Smith, a St. Paul native, likely grew up surrounded by Garrison Keillor worship, but their poetry isn’t actively a response to it. In fact, Smith’s poetry insists you take it on its own grounds—or don’t. No one is forcing you to read it. In an interview with The Rumpus, Smith stated “My most annoyed thing from workshop in undergrad was somebody saying, ‘I don’t understand what this is’ … What that translates too is that you’re creating poems for the most middle-of-the-road, straight, white, Midwestern aesthetic of a person, which maybe poems do. But sometimes I write a poem, and it’s for fat, black, gay dudes who eat too much chicken on Friday.” Smith’s Homie is their third collection and focuses on friendship and rage. Reviewer Elizabeth Hoover wrote succinctly, “the book offers the opportunity to witness ‘the miracle of other people’s lives’ and will challenge you to consider how and why that miracle is dismissed in countless daily acts of racial aggression.” 

The Exact Nature of Our Wrongs by Janet Peery

Peery was a 1996 finalist for the National Book Award for her debut novel, The River Beyond the World. In this 2017 second novel, Peery tracks seven distinct characters as they adjudicate the life and death of the family patriarch, retired judge Abel Campbell. What struck me most about this novel was how utterly and believably screwed up many of the characters were. The complicated tapestry of this family drama is at times hilarious and at times mournful, but most often a commentary on mental health and drug abuse in rural communities.

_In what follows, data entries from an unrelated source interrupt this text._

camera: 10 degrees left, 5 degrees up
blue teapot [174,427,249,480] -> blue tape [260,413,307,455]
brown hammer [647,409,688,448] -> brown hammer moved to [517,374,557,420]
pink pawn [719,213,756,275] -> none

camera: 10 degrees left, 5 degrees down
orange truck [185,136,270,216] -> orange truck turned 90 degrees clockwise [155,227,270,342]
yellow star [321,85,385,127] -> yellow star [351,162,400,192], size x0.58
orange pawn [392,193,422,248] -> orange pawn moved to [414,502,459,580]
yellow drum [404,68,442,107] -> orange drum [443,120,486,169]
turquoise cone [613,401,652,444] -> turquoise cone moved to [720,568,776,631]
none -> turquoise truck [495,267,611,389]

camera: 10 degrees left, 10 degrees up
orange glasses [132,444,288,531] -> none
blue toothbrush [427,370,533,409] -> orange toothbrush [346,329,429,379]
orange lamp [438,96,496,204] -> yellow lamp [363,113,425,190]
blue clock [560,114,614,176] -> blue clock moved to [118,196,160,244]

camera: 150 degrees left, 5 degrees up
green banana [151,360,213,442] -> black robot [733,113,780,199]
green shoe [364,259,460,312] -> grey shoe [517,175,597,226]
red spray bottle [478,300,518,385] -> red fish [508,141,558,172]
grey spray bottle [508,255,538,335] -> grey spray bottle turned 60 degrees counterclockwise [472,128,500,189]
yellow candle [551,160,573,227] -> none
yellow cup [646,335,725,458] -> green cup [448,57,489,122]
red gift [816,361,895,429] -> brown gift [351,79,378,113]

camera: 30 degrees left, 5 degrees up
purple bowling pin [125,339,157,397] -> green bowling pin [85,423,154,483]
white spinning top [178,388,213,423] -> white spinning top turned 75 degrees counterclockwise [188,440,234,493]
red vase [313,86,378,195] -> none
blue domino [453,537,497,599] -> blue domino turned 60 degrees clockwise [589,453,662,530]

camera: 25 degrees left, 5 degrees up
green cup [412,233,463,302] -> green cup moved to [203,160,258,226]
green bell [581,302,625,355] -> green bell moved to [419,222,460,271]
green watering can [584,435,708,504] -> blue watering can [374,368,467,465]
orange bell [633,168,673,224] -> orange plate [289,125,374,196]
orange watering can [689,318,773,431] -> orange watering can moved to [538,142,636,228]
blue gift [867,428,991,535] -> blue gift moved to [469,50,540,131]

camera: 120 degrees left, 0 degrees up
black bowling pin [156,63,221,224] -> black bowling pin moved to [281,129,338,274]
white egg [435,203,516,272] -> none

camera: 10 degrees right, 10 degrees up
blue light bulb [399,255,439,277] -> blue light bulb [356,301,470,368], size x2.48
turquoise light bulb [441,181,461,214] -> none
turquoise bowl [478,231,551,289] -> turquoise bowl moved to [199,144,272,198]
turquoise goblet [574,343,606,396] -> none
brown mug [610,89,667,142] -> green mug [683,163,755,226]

The Only Good Indians by Stephen Graham Jones

Stephen Graham Jones’ 2020 novel is surprisingly funny for how murderous it is, at least at points. Told in a variety of perspectives, it tracks the aftermath of one event on the Blackfeet reservation ten years previous. The narrative questions whether we can ever outrun the consequences of our pasts. Graham Jones’s answer? Probably not. Many sections are told with such close perspective that it feels like the reader has participated in the crime and retribution, and complicit to both, disturbs as only good horror can.

A Thousand Acres by Jane Smiley

A Thousand Acres by Jane Smiley

I couldn’t make this list without the 1992 Pulitzer Prize Winner for Best Novel. Smiley retells King Lear during the farm crisis set in Iowa and told by the perspective of one of the villains in the original play. Ginny (whose counterpoint is Goneril) becomes at once a sympathetic and still deeply conflicting character for readers. This novel is a personal touchstone, and I often think of Smiley’s balance of the scene of poisoned canned goods, and in turn, a land poisoned by agriculture.